*** Opening Data ***
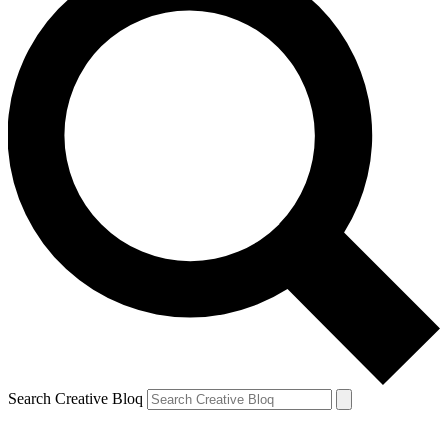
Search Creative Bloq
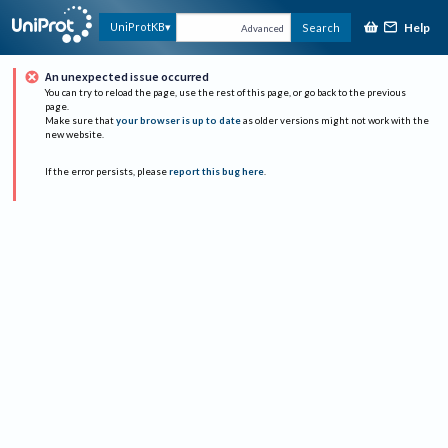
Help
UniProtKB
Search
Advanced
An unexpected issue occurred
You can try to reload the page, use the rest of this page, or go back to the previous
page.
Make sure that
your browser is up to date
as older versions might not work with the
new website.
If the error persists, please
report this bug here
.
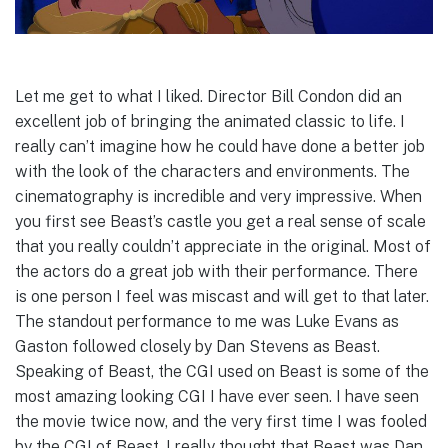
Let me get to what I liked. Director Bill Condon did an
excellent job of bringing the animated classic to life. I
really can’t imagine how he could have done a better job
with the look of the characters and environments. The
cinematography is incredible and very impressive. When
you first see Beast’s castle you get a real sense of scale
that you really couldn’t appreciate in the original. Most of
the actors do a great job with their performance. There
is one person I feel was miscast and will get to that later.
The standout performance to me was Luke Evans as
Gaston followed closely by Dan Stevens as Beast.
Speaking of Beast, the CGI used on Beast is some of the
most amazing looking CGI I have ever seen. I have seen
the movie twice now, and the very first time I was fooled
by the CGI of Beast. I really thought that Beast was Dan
*** Closing Data ***
Search the entries for "have" and copy out each line that has it.

really can’t imagine how he could have done a better job
most amazing looking CGI I have ever seen. I have seen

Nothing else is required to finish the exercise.